A montanha pariu um rato
Quem esperava o discurso de Vladimir Putin, nesta segunda-feira (9), para tentar compreender a quantas anda a mente do autocrata do Kremlin em relação à Ucrânia saiu frustrado. Os serviços de inteligência americanos tinham informações de que, na celebração do 77º aniversário da rendição da Alemanha nazista, na Segunda Guerra Mundial, que os russos chamam de Grande Guerra Patriótica, Putin faria uma declaração formal de guerra à Ucrânia - lembrem que, na Rússia, a invasão do país vizinho não é chamada de guerra, mas com uma "operação militar especial".
Alguns analistas, entre os quais me incluo, acreditavam que Putin usaria o "Dia da Vitória" para anunciar algum triunfo sobre a Ucrânia - ainda que imaginário. No mínimo, poderia gabar-se de ter garantido que o governo Volodimir Zelensky desista de ingressar na Organização do Tratado do Atlântico Norte (Otan), inventado que desnazificara o país ou mesmo que, com a ação, protegeu os russos étnicos da região do Donbass. No máximo, poderia ter anunciado tudo isso e encerrado com a frase: "Missão cumprida". Acrescentada de uma ordem para que os soldados, filhos e filhas de tantas famílias russas, voltassem para casa.

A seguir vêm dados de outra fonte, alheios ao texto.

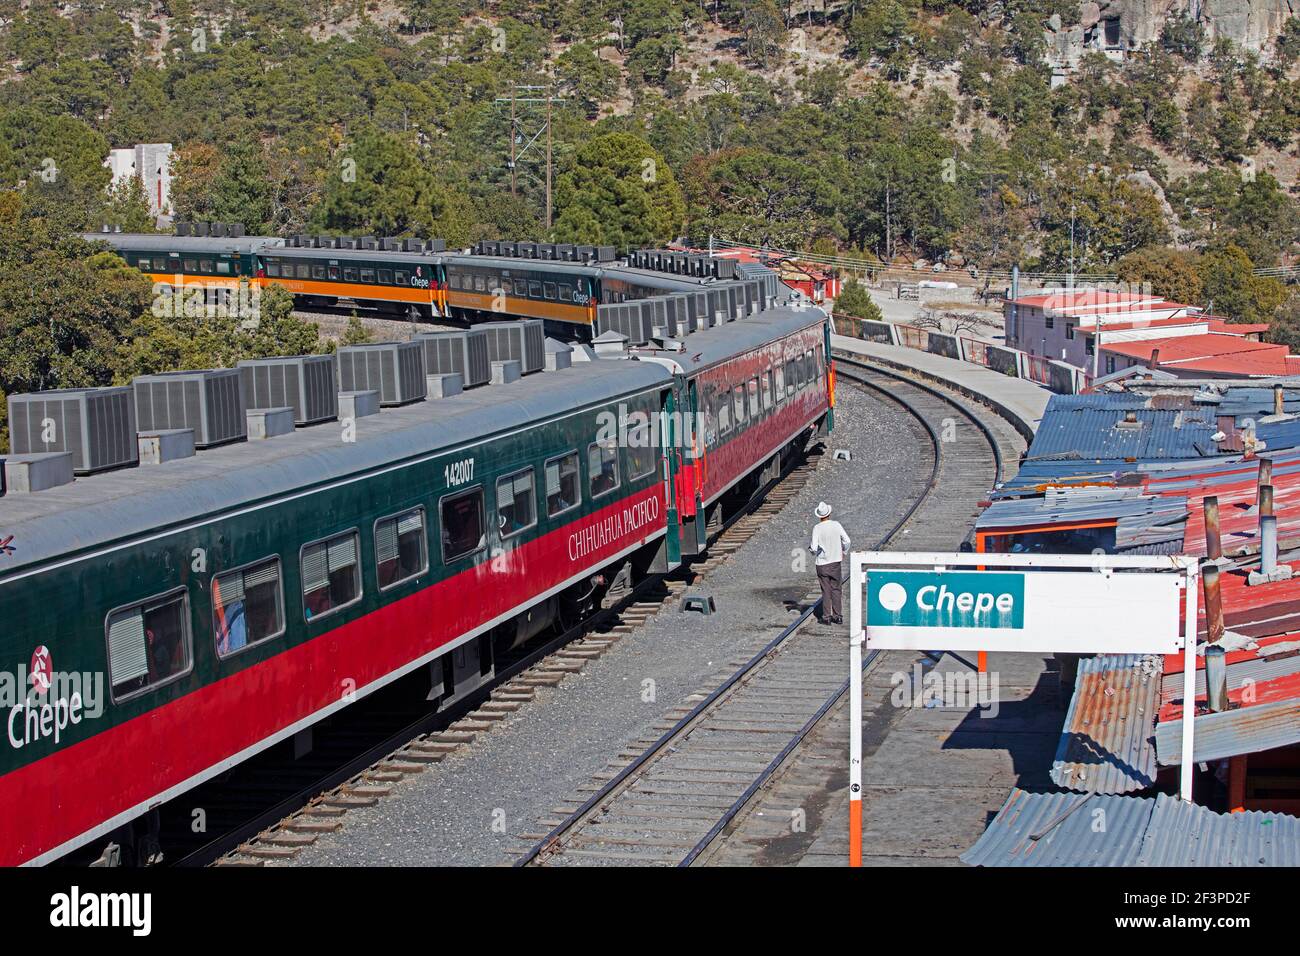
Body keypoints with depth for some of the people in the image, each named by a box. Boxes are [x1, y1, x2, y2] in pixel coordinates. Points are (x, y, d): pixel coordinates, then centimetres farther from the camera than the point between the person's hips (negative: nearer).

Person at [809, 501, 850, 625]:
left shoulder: (817, 528, -13)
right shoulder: (836, 525, -5)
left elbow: (814, 548, -15)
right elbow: (846, 540, -2)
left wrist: (811, 548, 8)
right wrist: (843, 552, 16)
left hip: (822, 563, -2)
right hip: (836, 561, 2)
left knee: (826, 591, 5)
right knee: (836, 589, 10)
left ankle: (826, 617, 5)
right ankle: (837, 616, 11)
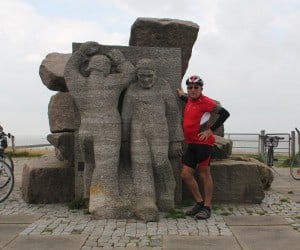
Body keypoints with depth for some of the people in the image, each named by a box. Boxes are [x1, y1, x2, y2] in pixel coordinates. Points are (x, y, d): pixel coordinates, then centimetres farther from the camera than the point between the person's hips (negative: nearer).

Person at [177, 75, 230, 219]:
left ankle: (207, 207, 9)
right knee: (185, 174, 7)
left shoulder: (206, 102, -10)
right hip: (191, 144, 8)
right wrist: (182, 96, 26)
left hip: (203, 143, -8)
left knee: (204, 174, -1)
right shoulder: (190, 101, 15)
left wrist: (211, 130, -17)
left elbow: (224, 113, -18)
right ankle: (200, 203, 20)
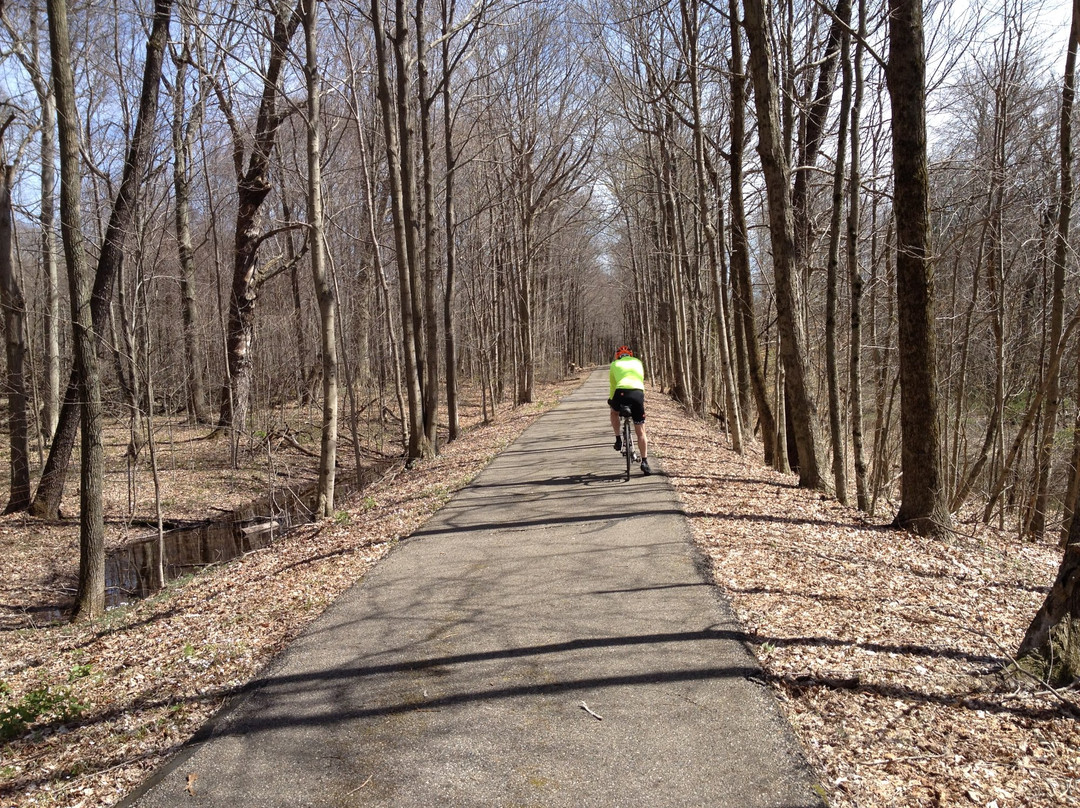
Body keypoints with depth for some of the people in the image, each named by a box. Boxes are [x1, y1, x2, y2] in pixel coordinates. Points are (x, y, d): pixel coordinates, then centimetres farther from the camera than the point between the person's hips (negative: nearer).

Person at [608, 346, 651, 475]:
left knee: (614, 412, 35)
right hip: (638, 393, 1)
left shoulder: (614, 364, 24)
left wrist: (611, 400, 41)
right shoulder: (637, 362, 29)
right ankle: (644, 462, 8)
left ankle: (618, 439, 22)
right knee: (640, 431, 11)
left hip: (621, 392, -1)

Mas Putin não fez nada disso durante os 11 minutos de seu pronunciamento na Praça Vermelha, em Moscou. Até o mau tempo (na verdade, estava apenas nublado na hora do desfile militar) foi usado como argumento para que os aviões de guerra deixassem de cruzar os céus. Nem o famoso "avião do Juízo Final", o Il-80, aquele no qual Putin e seus principais generais embarcariam em caso de uma guerra nuclear, saiu do chão. Havia especulações de que ele apareceria nesta segunda-feira sobre a Praça Vermelha, o que seria um recado ao Ocidente de que Putin estaria disposto a ir até as últimas consequências na guerra, inclusive com o uso de armas atômicas. A aeronave apocalíptica não apareceu, tampouco caças ou outros aparelhos aéreos. No chão, o desfile foi habitual, com blindados, mísseis com capacidade nuclear, sistemas antiaéreos e tropas. O discurso também foi moderado, medido para não elevar a retórica militar. E repetitivo para quem está habituado a ouvi-lo desde o final do ano passado, quando começou a reunir soldados nas cercanias da Ucrânia: a condenação de ameaças externas para enfraquecer e dividir a Rússia e acusações de que a Otan está criando ameaças.
Por que Putin agiu assim? É impossível saber. Talvez porque, no Dia da Vitória, não haja... vitória a ser anunciada na Ucrânia. A guerra se aproxima dos cem dias, Kiev, a capital não foi ocupada, seus soldados recuaram do norte do país e passaram a focar na tomada do Leste, há problemas de logística e resistência acima do esperado. Ou porque Putin talvez esteja, de novo, enganando o Ocidente, capacidade, aliás, que lhe é peculiar. Não esqueçamos que, enquanto seus diplomatas negociavam a paz, em 24 de fevereiro nas Nações Unidas, em Nova York, seus militares entravam na Ucrânia.